Thursday, April 24

Kashmir conflict could snowball into nuclear war


 

 

A member of Prime Minister Imran Khan’s cabinet has warned that, if left unchecked by the international community, the fallout of India’s controversial move in Kashmir could lead to a nuclear conflict between the two longtime rivals.

Speaking to Newsweek, Sayed Zulfikar Abbas Bukhari, who serves as Khan’s special assistant for overseas Pakistanis and human resource development, discussed the Pakistani leader’s upcoming visit to New York as part of the United Nations General Assembly.

Bukhari said Khan’s trip would be “very Kashmir-centric,” revolving around India’s decision last month to consolidate control over its share of the disputed border territory and the ongoing human rights concerns that have since emerged there.

Kashmir has been the subject of three out of four major wars between India and Pakistan since their 1947 partition at the hands of their former colonizer, the United Kingdom. Asked if he was concerned that another major conflict could erupt between the neighbors as the situation in India-administered Kashmir deteriorated, Bukhari said, “Absolutely.”

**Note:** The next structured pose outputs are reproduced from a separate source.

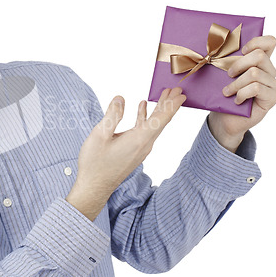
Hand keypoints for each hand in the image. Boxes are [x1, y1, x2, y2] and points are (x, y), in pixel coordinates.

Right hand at [66, 87, 185, 220]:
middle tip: (176, 90)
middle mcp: (144, 144)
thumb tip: (120, 98)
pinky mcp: (134, 151)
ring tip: (163, 96)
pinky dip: (146, 117)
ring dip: (158, 110)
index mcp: (138, 139)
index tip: (181, 94)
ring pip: (154, 126)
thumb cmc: (95, 163)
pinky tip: (142, 108)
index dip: (172, 105)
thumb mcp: (100, 135)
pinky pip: (145, 131)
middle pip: (161, 121)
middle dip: (168, 104)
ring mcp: (140, 149)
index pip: (161, 119)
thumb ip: (112, 115)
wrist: (94, 186)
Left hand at [208, 35, 275, 151]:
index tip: (241, 50)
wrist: (223, 118)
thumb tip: (206, 50)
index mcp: (260, 61)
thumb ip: (223, 61)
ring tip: (227, 92)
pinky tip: (237, 100)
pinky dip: (242, 93)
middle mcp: (269, 71)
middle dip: (238, 64)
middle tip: (228, 74)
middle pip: (259, 56)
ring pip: (255, 74)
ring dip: (236, 83)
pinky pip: (256, 88)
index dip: (257, 42)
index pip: (270, 42)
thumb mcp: (221, 75)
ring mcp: (272, 84)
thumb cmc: (222, 94)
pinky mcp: (271, 98)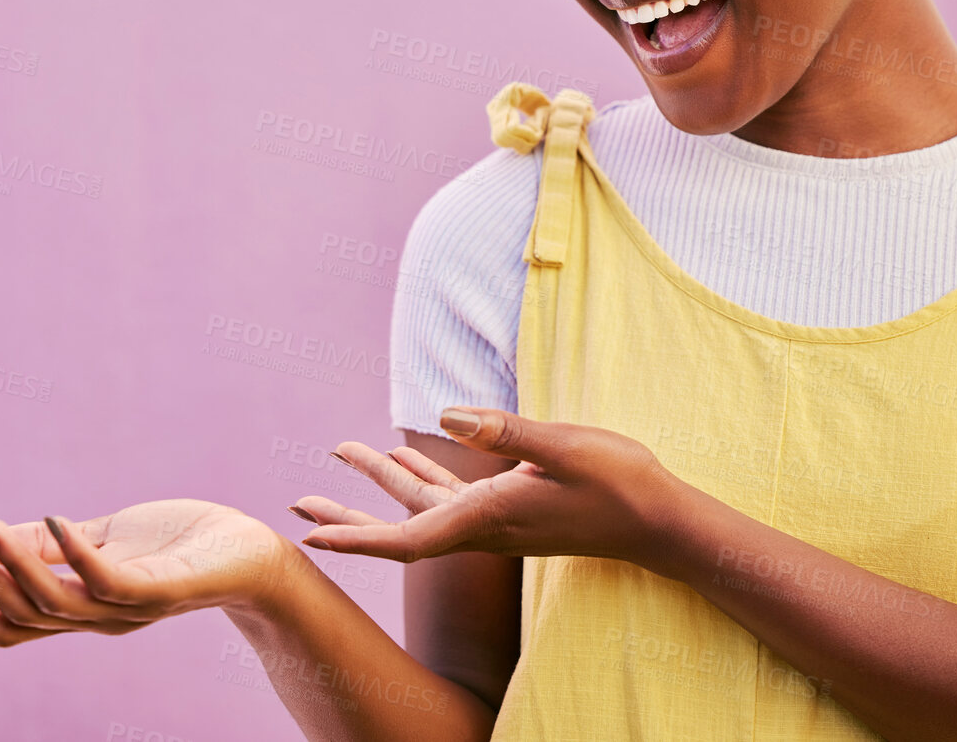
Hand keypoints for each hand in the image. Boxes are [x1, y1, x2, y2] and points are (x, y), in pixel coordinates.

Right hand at [0, 500, 291, 646]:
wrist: (253, 553)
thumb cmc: (181, 542)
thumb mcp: (108, 535)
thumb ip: (57, 542)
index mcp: (85, 606)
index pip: (19, 622)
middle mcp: (102, 618)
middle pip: (28, 615)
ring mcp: (131, 608)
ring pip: (58, 602)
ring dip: (16, 565)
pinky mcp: (163, 591)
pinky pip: (112, 581)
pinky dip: (79, 555)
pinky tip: (58, 520)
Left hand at [290, 407, 689, 567]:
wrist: (660, 521)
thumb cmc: (620, 484)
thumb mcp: (565, 446)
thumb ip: (505, 432)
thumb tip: (444, 417)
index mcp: (489, 517)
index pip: (408, 538)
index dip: (356, 538)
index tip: (311, 537)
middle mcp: (485, 526)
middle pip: (400, 526)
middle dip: (348, 515)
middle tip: (296, 506)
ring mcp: (497, 519)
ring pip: (422, 505)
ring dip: (380, 481)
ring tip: (339, 453)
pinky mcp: (512, 506)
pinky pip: (452, 494)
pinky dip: (422, 473)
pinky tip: (405, 452)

“We’re extremely concerned that this could snowball into a nuclear war, you have two nuclear countries,” Bukhari told Newsweek. “We’re extremely worried about an escalation.”

While India and Pakistan’s effective border has for decades been defined by the Line of Control splitting the Himalayan valley of Kashmir, the territorial dispute remains unsettled and deadly clashes have continued on both sides of the frontier. The sensitive situation witnessed a major escalation in February when tensions in Kashmir erupted into cross-border attacks.

The unrest began with a suicide attack that killed 40 Indian security personnel in the India-administered Kashmir town of Pulwama and was claimed by Jaish-e-Mohammed, one of several Islamist militant groups New Delhi accuses Islamabad of backing.

Less than two weeks later, Indian aircraft conducted airstrikes against alleged insurgent training camps in the town of Balakot, part of Pakistan’s Khyber Pakhtunkhwa province, resulting in Pakistani counterstrikes and an aerial dogfight that led to the loss of at least one Indian fighter jet.